Наиболее передовым образцом помощи представляется как раз построенная на старых традициях Марфо-Мариинская обитель, девиз которой – «Труд и молитва» – сочетается со светским образованием, которое дается воспитываемым в обители детям. Обитель ведет переговоры с государством об их последующем трудоустройстве, поскольку эти дети готовятся для общества, и только если они пожелают в сознательном возрасте – для церкви. Настоятельница этой обители – в прошлом журналистка электронных СМИ – освещала социальные проблемы. В эпоху социальных трансформаций в стране она не нашла иной инстанции, кроме церкви, протянувшей руку помощи обездоленным. Традиции пиетета церкви по отношению к государству сблизила власть и церковь при их формальном разделении.
Настоятельница Марфо-Мариинской обители в Москве сообщила в интервью, что помощь бедным, детям, работа в больницах – традиционная черта русской церкви, которая сегодня возрождена, но не воплощена в какой-либо общий проект.
Особенно велика роль церкви в оказании помощи бедным, в кормлении нуждающихся, в поддержке пенсионеров, в создании приютов, в содействии пенитенциарным заведениям и в адаптации заключенных по выходе из тюрем, возведении новых храмов. Даже весьма критичный к церкви светский социолог Н. Митрохин подчеркивает огромную работу большинства церквей в этом направлении сегодня
.
Моя респондентка – пожелавшая остаться неназванной, актриса и религиозная деятельница – рассказала, что в царской России благотворительностью занимались прежде всего цари, которые жертвовали деньги на памятники, на издания книг (на памятник Пушкину, например, и на издание его произведений). Она считает, что у церкви нет целенаправленной политики помощи или борьбы с бедностью в стране, а есть отдельные люди, которые помогают нуждающимся. Среди них, например, генерал, который заботится о героях войны, мать погибшего в Чечне воина, которая собирает средства для солдат и возит их в воинскую часть, где солдаты зовут ее мамой, и множество других удивительных людей, которые самостоятельно оказывают посильную помощь.

> Что требуется
Перечислите все направления, в которых, согласно отрывку, роль церкви особенно велика. Приведенные ниже данные не связаны с отрывком.

> Предоставленные данные
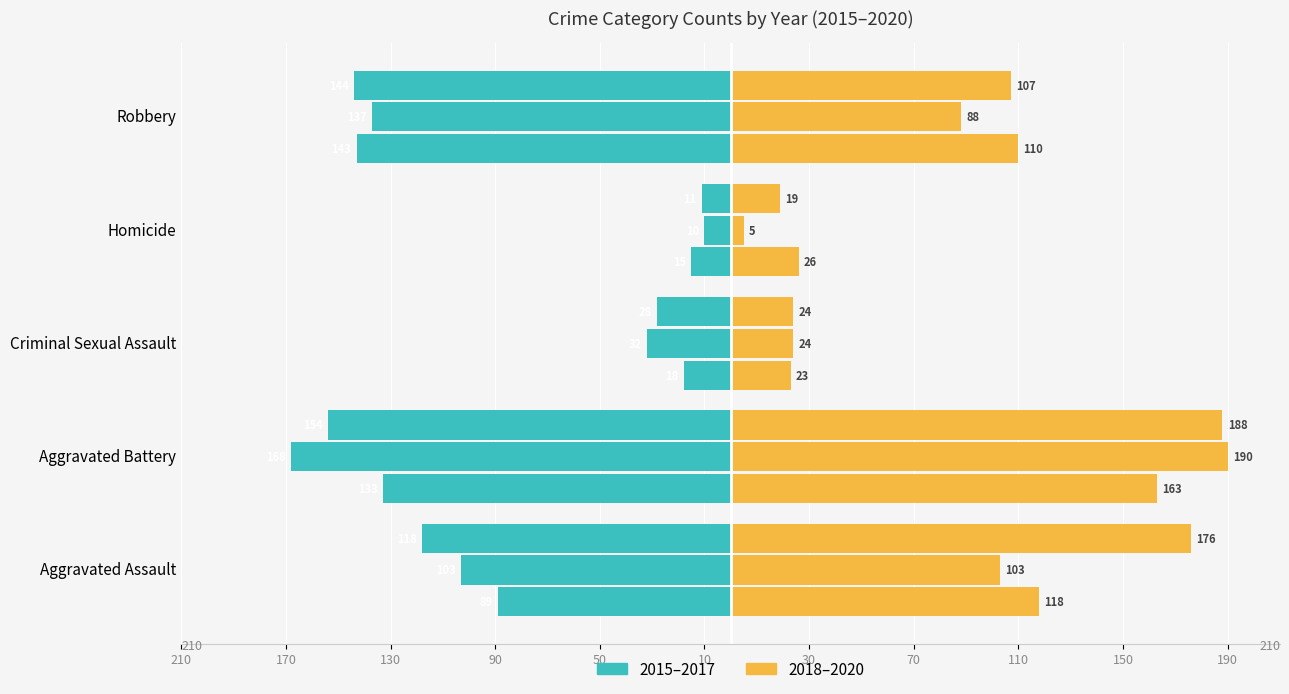

What is the label of the 4th bar from the right?

Aggravated Battery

> Ответ на задание
- помощь бедным
- кормление нуждающихся
- поддержка пенсионеров
- создание приютов
- содействие пенитенциарным заведениям
- адаптация заключенных по выходе из тюрем
- возведение новых храмов